The computer allows you to buy/rent content via iTunes or Amazon. The PS3 has it’s own store with comparable content. The Ps3 looks better on the TV, but the computer is more flexible (you’ll also have access to all the network websites with even more content). But I suggest going with whatever you already have, whatever you can acquire more cheaply.
In your bedroom–
Get an over-the-air antenna. You might have to fall asleep to Jimmy Fallon instead of Jon Stewart, but it’s 100% free.
On the go–
If you only have one TV in your home, but want the ability to watch stuff in other rooms, get an iPad. Seriously. It’s a great media device that works well with computers and other devices. Until other companies start to make something that rivals the ease of use of the iPad, it’s currently the ideal Kitchen TV/Couch web browser/e-reader. It’s also the only one.

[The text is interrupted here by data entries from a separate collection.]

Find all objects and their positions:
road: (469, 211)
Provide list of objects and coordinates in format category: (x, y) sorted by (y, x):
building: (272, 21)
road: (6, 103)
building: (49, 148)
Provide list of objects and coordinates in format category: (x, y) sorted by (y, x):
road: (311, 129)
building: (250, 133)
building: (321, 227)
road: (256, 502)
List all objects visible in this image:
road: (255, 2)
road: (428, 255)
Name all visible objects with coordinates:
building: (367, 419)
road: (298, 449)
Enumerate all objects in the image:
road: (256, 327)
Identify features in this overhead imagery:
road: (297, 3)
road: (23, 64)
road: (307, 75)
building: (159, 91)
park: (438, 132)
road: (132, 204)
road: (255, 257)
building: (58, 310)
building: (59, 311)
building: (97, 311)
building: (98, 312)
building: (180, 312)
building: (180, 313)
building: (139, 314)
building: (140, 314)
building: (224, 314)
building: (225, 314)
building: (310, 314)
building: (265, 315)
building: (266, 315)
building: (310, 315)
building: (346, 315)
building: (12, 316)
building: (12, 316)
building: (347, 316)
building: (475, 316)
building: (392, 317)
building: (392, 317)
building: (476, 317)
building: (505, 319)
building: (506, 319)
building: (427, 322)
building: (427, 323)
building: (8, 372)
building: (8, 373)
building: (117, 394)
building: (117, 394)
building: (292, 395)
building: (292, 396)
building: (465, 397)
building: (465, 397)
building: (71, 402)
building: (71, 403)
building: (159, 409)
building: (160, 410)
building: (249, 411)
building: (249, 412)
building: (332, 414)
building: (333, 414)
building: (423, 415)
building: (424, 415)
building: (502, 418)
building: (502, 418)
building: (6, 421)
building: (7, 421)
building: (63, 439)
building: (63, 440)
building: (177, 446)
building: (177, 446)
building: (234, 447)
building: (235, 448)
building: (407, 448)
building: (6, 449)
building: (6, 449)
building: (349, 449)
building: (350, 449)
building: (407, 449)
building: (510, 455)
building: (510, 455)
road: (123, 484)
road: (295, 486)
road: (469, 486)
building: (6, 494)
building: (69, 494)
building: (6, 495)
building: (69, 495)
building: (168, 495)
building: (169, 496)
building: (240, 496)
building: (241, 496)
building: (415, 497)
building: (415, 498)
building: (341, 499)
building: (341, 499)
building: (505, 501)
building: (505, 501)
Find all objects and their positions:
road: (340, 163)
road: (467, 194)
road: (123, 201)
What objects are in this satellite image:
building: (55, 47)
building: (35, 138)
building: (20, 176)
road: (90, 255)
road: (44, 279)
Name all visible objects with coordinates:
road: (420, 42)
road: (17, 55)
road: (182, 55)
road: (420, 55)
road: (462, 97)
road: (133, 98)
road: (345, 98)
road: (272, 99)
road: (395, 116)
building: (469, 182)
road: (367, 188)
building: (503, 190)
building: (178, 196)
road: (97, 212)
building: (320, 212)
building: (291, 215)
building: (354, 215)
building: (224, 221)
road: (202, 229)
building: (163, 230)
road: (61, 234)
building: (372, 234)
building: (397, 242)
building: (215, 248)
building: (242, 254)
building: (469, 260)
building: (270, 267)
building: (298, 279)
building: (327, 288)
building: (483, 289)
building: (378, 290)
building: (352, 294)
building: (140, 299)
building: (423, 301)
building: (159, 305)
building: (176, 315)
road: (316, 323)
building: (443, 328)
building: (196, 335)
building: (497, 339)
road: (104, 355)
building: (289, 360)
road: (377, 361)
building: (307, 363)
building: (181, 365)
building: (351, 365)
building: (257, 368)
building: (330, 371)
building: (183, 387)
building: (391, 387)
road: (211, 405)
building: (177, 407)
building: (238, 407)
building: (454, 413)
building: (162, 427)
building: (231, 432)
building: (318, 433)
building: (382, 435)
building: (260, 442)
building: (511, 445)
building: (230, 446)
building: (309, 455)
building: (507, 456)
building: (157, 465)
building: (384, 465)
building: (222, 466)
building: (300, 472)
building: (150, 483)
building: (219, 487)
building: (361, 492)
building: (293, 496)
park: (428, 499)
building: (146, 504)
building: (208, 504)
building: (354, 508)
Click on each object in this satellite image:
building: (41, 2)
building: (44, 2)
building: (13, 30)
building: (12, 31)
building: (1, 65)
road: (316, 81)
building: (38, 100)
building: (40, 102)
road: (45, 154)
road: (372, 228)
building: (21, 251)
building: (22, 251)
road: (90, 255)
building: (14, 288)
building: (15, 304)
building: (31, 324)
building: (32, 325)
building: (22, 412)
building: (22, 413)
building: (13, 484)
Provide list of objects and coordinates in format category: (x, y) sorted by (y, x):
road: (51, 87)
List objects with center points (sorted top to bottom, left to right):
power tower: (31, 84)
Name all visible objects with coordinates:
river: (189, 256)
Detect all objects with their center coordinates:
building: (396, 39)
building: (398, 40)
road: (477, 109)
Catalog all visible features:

Should you get a smart phone just for sharing TV shows from your new and improved living room set-up? No. You’re never going to watch a TV show on your phone. And if you do, you’re such a junkie, keep cable. Get a smart phone because you want the other stuff. TV shouldn’t be a selling point for one. (sorry Sprint and Verizon, I know those are big marketing points for you)
Anyways, I’ve still got some more products/services I want to try… so consider this just chapter 1.